In my experience, heat and humidity are more important.


----------



## DartAsylum (Feb 17, 2011)

mine are kept in a closet and only get light when i go in there to get some for feeding. my production is always good


----------



## tim13 (Feb 1, 2011)

DartAsylum said:


> mine are kept in a closet and only get light when i go in there to get some for feeding. my production is always good


I do exactly the same. With the same results.


----------



## Brotherly Monkey (Jul 20, 2010)

DCreptiles said:


> i keep mine in almost complete darkness. i find they produce better in the dark. one time i left a freshly made culture next to my frog rack and all the casings were on one side of the container ( away from the light ) at that time i decided to move all my cultures to complete darkness and they produce much better. but i do also get good results in standard room lighting where i use to keep them on a smaller shelving system next to one of my racks.


I actually noticed this myself, a few times since I had to move my cultures to a cooler place (used to be in the same room as the heating system), but never considered light being the cause. But sure enough, checking some newer cultures, the side away from the light is the one covered in pupa


----------



## DJboston (Oct 25, 2008)

According to Ed, fruit flies can produce retinol stored in their eyes from exposure to sunlight. Great source of Vitamin A which is a deficiency many frogs will have if not using the right vitamins.

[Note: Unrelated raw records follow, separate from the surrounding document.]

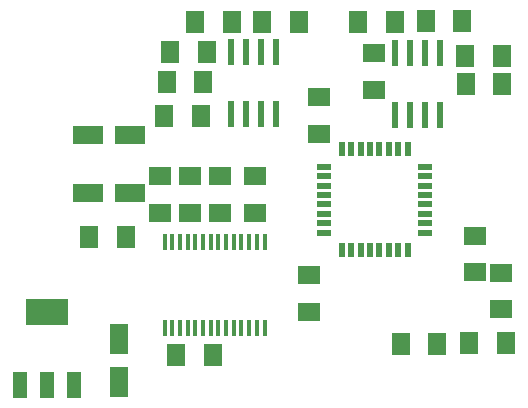
<source format=gtp>
G04 MADE WITH FRITZING*
G04 WWW.FRITZING.ORG*
G04 DOUBLE SIDED*
G04 HOLES PLATED*
G04 CONTOUR ON CENTER OF CONTOUR VECTOR*
%ASAXBY*%
%FSLAX23Y23*%
%MOIN*%
%OFA0B0*%
%SFA1.0B1.0*%
%ADD10R,0.074803X0.062992*%
%ADD11R,0.062992X0.074803*%
%ADD12R,0.022000X0.050000*%
%ADD13R,0.050000X0.022000*%
%ADD14R,0.024000X0.087000*%
%ADD15R,0.013701X0.055000*%
%ADD16R,0.102362X0.062992*%
%ADD17R,0.062992X0.102362*%
%ADD18R,0.048000X0.088000*%
%ADD19R,0.141732X0.086614*%
%ADD20R,0.001000X0.001000*%
%LNPASTEMASK1*%
G90*
G70*
G54D10*
X657Y667D03*
X657Y790D03*
X857Y668D03*
X857Y790D03*
X755Y791D03*
X755Y669D03*
G54D11*
X542Y587D03*
X420Y587D03*
G54D12*
X1261Y543D03*
X1293Y543D03*
X1324Y543D03*
X1356Y543D03*
X1387Y543D03*
X1419Y543D03*
X1450Y543D03*
X1482Y543D03*
G54D13*
X1540Y601D03*
X1540Y633D03*
X1540Y664D03*
X1540Y696D03*
X1540Y727D03*
X1540Y759D03*
X1540Y790D03*
X1540Y822D03*
G54D12*
X1482Y881D03*
X1450Y881D03*
X1419Y881D03*
X1387Y881D03*
X1356Y881D03*
X1324Y881D03*
X1293Y881D03*
X1261Y881D03*
G54D13*
X1202Y822D03*
X1202Y790D03*
X1202Y759D03*
X1202Y727D03*
X1202Y696D03*
X1202Y664D03*
X1202Y633D03*
X1202Y601D03*
G54D14*
X893Y999D03*
X943Y999D03*
X993Y999D03*
X1043Y999D03*
X1043Y1205D03*
X993Y1205D03*
X943Y1205D03*
X893Y1205D03*
X1439Y995D03*
X1489Y995D03*
X1539Y995D03*
X1589Y995D03*
X1589Y1201D03*
X1539Y1201D03*
X1489Y1201D03*
X1439Y1201D03*
G54D15*
X1004Y283D03*
X978Y283D03*
X953Y283D03*
X927Y283D03*
X901Y283D03*
X876Y283D03*
X850Y283D03*
X799Y283D03*
X825Y283D03*
X773Y283D03*
X748Y283D03*
X722Y283D03*
X697Y283D03*
X671Y283D03*
X1004Y571D03*
X978Y571D03*
X953Y571D03*
X927Y571D03*
X901Y571D03*
X876Y571D03*
X850Y571D03*
X825Y571D03*
X799Y571D03*
X773Y571D03*
X748Y571D03*
X722Y571D03*
X697Y571D03*
X671Y571D03*
G54D10*
X1792Y347D03*
X1792Y469D03*
G54D11*
X1663Y1308D03*
X1541Y1308D03*
X1317Y1305D03*
X1440Y1305D03*
G54D10*
X1187Y1053D03*
X1187Y931D03*
G54D11*
X1674Y1096D03*
X1796Y1096D03*
X1672Y1191D03*
X1794Y1191D03*
X670Y990D03*
X792Y990D03*
X1118Y1304D03*
X996Y1304D03*
X772Y1303D03*
X894Y1303D03*
G54D10*
X1368Y1201D03*
X1368Y1079D03*
G54D11*
X811Y1204D03*
X689Y1204D03*
G54D16*
X415Y734D03*
X557Y734D03*
G54D17*
X519Y105D03*
X519Y247D03*
G54D10*
X1705Y592D03*
X1705Y470D03*
G54D16*
X416Y926D03*
X557Y926D03*
G54D11*
X800Y1103D03*
X678Y1103D03*
X831Y193D03*
X709Y193D03*
G54D18*
X188Y94D03*
X279Y94D03*
X370Y94D03*
G54D19*
X279Y338D03*
G54D10*
X1153Y339D03*
X1153Y461D03*
G54D11*
X1580Y231D03*
X1458Y231D03*
X1810Y234D03*
X1687Y234D03*
G54D10*
X971Y791D03*
X971Y669D03*
G54D20*
D02*
G04 End of PasteMask1*
M02*
</source>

I keep in a few different locations to avoid a mite crash. Some have very little light and others are totally dark.


----------



## Dragonfly (Dec 5, 2007)

I go with needing light for vitamin a. Covering with a compete sealed lid and putting the culture in the dark for about 8 hrs. is a great way to draw up larva to harvest for feeding larva. Just an FYI how to get your frogs a nice treat.


----------